11 responses to “Going in Circles by Fred Osuna

  1. guy

    You do feel like a breed apart when you’re unemployed. This conveys ‘bleak’ but is a pleasure to read. That’s a neat trick.

  2. Deborah A. Upton

    Your line: “I could use some work, just to feel some food in my belly” feels like a step away from desperation–only with one more step there wouldn’t be any strength left for desperation. Sad.

  3. this was clever throughout all the way to the end. one good turn deserves another. really nice, fred.

  4. sad story, told in a beautiful way. i like how each paragraph adds a glimpse, a reflection, a childhood memory, a realization.

  5. Fantastic story, the dark pathos just beneath the surface. And all of the nuances are just expertly crafted, tight, spare. Lovely.

  6. You fit a great deal of story into this small piece, Fred. I like the past, present, and future all hinted at. You could have told this story: unemployed man walking the block in circles–but instead you’ve shown us. Nicely done.

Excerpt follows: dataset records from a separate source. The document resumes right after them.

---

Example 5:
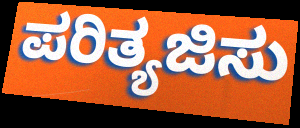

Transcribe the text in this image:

ಪರಿತ್ಯಜಿಸು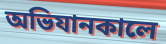
অভিযানকালেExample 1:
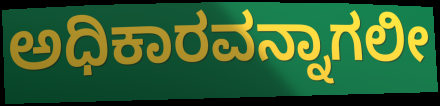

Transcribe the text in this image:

ಅಧಿಕಾರವನ್ನಾಗಲೀ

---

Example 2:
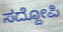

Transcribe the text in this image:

ಸದ್ದೋಪಿ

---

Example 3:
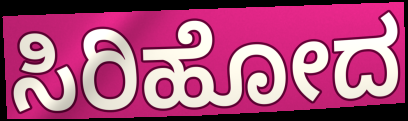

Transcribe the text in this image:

ಸಿರಿಹೋದ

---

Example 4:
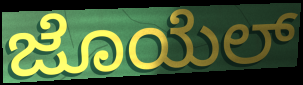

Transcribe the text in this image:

ಜೊಯೆಲ್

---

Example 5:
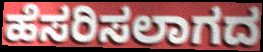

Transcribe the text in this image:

ಹೆಸರಿಸಲಾಗದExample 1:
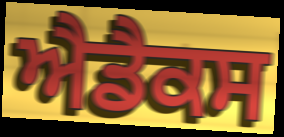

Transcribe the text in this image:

ਐਡੈਕਸ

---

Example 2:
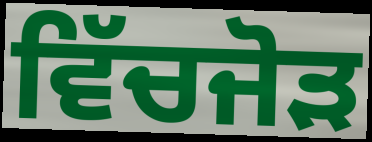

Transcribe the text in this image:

ਵਿੱਚਜੋੜ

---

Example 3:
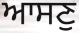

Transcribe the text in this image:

ਆਸਣੁ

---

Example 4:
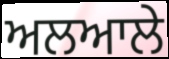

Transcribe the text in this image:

ਅਲਆਲੇ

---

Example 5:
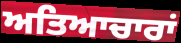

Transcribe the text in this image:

ਅਤਿਆਚਾਰਾਂ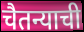
चैतन्याची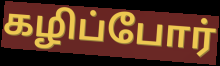
கழிப்போர்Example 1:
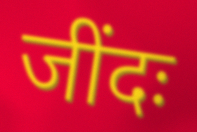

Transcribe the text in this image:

जींदः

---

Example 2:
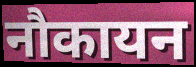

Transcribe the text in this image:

नौकायन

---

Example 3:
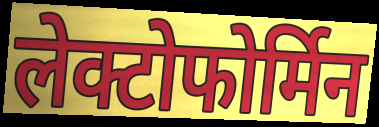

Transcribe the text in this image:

लेक्टोफोर्मिन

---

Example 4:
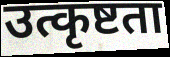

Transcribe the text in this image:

उत्कृष्टता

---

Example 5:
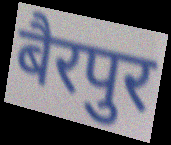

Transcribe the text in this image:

बैरपुरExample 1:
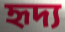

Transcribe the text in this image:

হৃদ্য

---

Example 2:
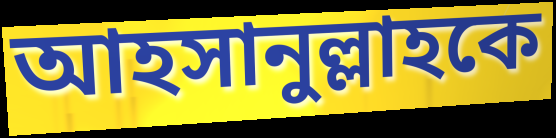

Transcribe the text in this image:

আহসানুল্লাহকে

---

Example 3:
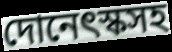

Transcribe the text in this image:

দোনেৎস্কসহ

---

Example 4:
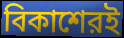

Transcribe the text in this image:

বিকাশেরই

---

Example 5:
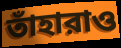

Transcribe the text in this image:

তাঁহারাওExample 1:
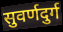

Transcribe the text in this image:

  7. The way you talked about the dog circling and then circling for work really works here. I remember when I waitressed we used to give homeless people a meal if they would sweep the parking lot or something, and this story made me remember that. So sad.

  8. Thanks, all of you, for the thoughtful comments.

    I thought I’d add a word about where this story came from:
    I was sitting in my truck a few days after our recent Southern ice storm, checking e-mail on the BlackBerry and making some notes for the day. It was bitter cold outside. As I sat there, I noticed a man pacing up the street in a grimy parka, constantly looking over his shoulder and all around him as he walked. Several minutes later, he walked past me again, going the same direction on the same side of the street. It was then that I noticed he was circling the block. I immediately thought of that silly joke my father had made when I was a kid, regarding my beagle’s habit of circling before sleep. And there it was.

  9. guy

    You could do another one about the guy sitting in his truck in an ice storm watching the other guy circle the block.

  10. Pingback: Week #26 – Animal behavior | 52|250 A Year of Flash

  11. subtle and poignant take on the theme….the lines between comfort/stability and desperation drawn quite well with the circling images playing the central role. The father’s evasive answer too sets things up just right, as if there’s never really a firmness to things, truth itself can be as temporary as good fortune.